Asbestosis can have no symptoms and X-ray changes in the early stage, only shortness of breath after activities, and the onset of patients is mostly hidden. Symptoms appear more than 7 ~ 10 years after exposure to dust, but a few people also have symptoms only about 1 year after exposure to dust. The typical symptom of asbestosis is slow appearance and gradual aggravation of dyspnea, which is mainly labor in the early stage, and the severity is related to the time and concentration of dust exposure. Generally, it is a dry cough. Severe smokers often have a severe cough, accompanied by mucus and sputum. Chest pain is often mild, often dull pain behind the back or sternum, and hemoptysis is rare. Hemoptysis can occur when complicated with tumors, and fever and cough pus and phlegm begin when complicated with infection. Early physical examination is often no abnormal found, sometimes twisting sounds can be heard in the lungs, or there are dry and wet rales, and occasionally there are pleural fricative sounds. Late patients may have clubbing fingers (toes), which can be seen in 75% of patients, and may have signs of cyanosis and cor pulmonale. Asbestos fibre piercing skin can produce asbestos wart or corns, see in finger flexion side, palm and plantar.
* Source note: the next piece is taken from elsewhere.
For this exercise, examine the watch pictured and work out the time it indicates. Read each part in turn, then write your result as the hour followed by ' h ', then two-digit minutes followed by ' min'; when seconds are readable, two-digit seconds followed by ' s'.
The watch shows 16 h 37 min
It mainly depends on the contact history of asbestos dust and chest X-ray manifestations.
1. Long-term asbestos exposure history, such as miners, workers in processing plants, people around asbestos plants, etc.
2. Chest X-ray examination: See the appendix of silicosis for diagnostic criteria and staging. When the lung changes to "0", if the chest wall on both sides has localized pleural plaque, it can be determined as "I"; If the lung lesion is "I", and the pleural change involves part of the diaphragm surface of the heart margin, which makes it blurred, it can be defined as "II"; If the shadow in the lung does not meet the standard of "III", but the pleural changes involve the heart margin and show "loose heart", it can be defined as "III".